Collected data
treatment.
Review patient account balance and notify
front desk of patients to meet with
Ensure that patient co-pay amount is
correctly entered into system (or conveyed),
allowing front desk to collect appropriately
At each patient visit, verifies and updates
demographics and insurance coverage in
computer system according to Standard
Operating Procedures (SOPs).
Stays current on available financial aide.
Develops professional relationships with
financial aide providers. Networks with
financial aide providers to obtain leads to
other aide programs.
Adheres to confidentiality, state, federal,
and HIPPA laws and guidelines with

### WORK INSTRUCTIONS
Reproduce the records above exactly, from the first line through the line containing "Operating Procedures (SOPs).", and output nothing else.

### ANSWER TO THIS TASK
treatment.
Review patient account balance and notify
front desk of patients to meet with
Ensure that patient co-pay amount is
correctly entered into system (or conveyed),
allowing front desk to collect appropriately
At each patient visit, verifies and updates
demographics and insurance coverage in
computer system according to Standard
Operating Procedures (SOPs).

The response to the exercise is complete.